DOCUMENT SEGMENT -
========
One of the biggest challenges facing many Southeast Asian congregations in the Christian Reformed Church in North America is finding a way to maintain traditional values while making the transition from a first-generation church into one is relevant for youth.

That was one of conclusions that a group of 14 Asian CRC pastors and others reached earlier this month at a conference held at Long Scraggy Ranch in Buffalo Creek outside of Denver, Colo.

The conference participants are members of the SEAPI (South East Asian and Pacific Island) and included Filipinos, Vietnamese, Cambodians, Laotians, Hmong, and Chinese. The CRC's Korean churches are not part of this group since they already have their own structures.

SEAPI was formed in 2007 to aid Asian church leaders to develop a sustaining network of support for its pastors, sharing of best ministry practices, and to build better relationships with the CRC agencies and programs.  Within the CRC there are 45 SEAPI congregations with 30 churches actively involved in SEAPI.

"They are predominantly first-generation immigrant congregations which serve their ethnic group and are scattered all across North America," says a news release from Christian Reformed World Missions.

"Consequently, they are somewhat isolated geographically from other Asian groups and isolated culturally from the main CRC churches. Their pastors feel a sense of isolation and need a sustaining peer group to mentor, encourage, and council them in pastoral and church issues.  They are deeply dedicated to their churches, the gospel, and the CRC." 

The group met for three days to discuss common personal and ministry concerns and prepare a short list of core needs and issues along with possible solutions. These included:

  • The major concern identified in their discussions was transitioning from a first generation immigrant church that still speaks the native language and lives by the cultural values of their homeland to an Asian-American church of their children that speaks English and has taken on some of the values of their adopted homeland. 
  • Working together and with the CRC agencies, they want to grow their congregations, numerically, spiritually, and ethnically. They have begun to prepare for the future by identifying youth leaders to train as youth pastors who have been invited to the SEAPI meetings. Each church has been asked to identify a possible candidate for this role and is committed to bridging the gap between the generations.
  • Another matter is their desire to connect with the mainstream of CRC life. They need the support and partnership of the denomination to move forward in partnering with denominational and classical issues.

"The SEAPI pastors are committed to their purpose and have the potential to develop ethnically diverse congregations and contribute strongly to the CRC family of churches," says the news release.

"EAPI is still an interim and unofficial entity within the CRC attempting to have a unified voice for culturally relevant and well-planned ministry support and partnerships."

The leadership team of Socheth Na, Kou Vang, Nam Kieu, Fatu Auan, and Fernando Rosario (interim coordinator) has shown a strong commitment to the task and willingness to learn and grow in their new roles within the denomination.
========
DATA BLOCK -
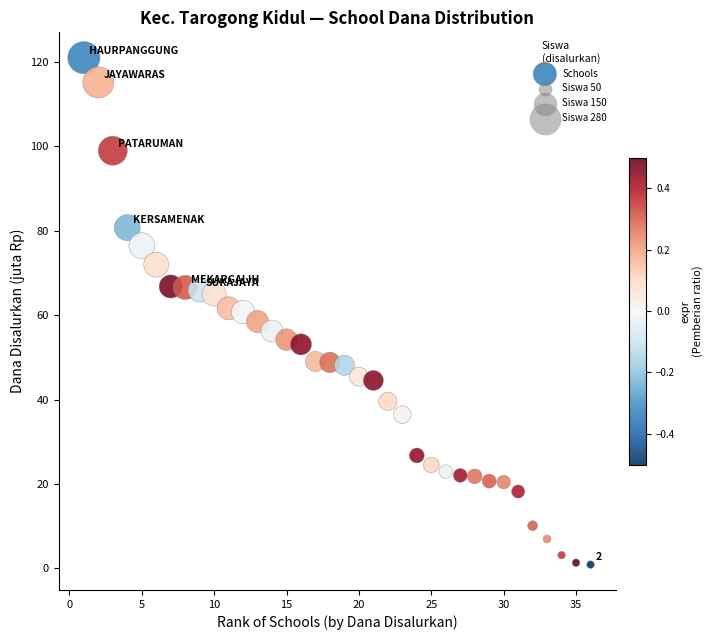

What is the range of X values (max minus min)?

35.0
========
ASSIGNED TASK -
Reproduce the portion of the article on the SEAPI pastors' conference between "The conference participants" and "Reformed World Missions.", inclusive, substituting "Asian ministry leaders" for "Asian church leaders".

RESULT FOR THIS TASK -
The conference participants are members of the SEAPI (South East Asian and Pacific Island) and included Filipinos, Vietnamese, Cambodians, Laotians, Hmong, and Chinese. The CRC's Korean churches are not part of this group since they already have their own structures.

SEAPI was formed in 2007 to aid Asian ministry leaders to develop a sustaining network of support for its pastors, sharing of best ministry practices, and to build better relationships with the CRC agencies and programs.  Within the CRC there are 45 SEAPI congregations with 30 churches actively involved in SEAPI.

"They are predominantly first-generation immigrant congregations which serve their ethnic group and are scattered all across North America," says a news release from Christian Reformed World Missions.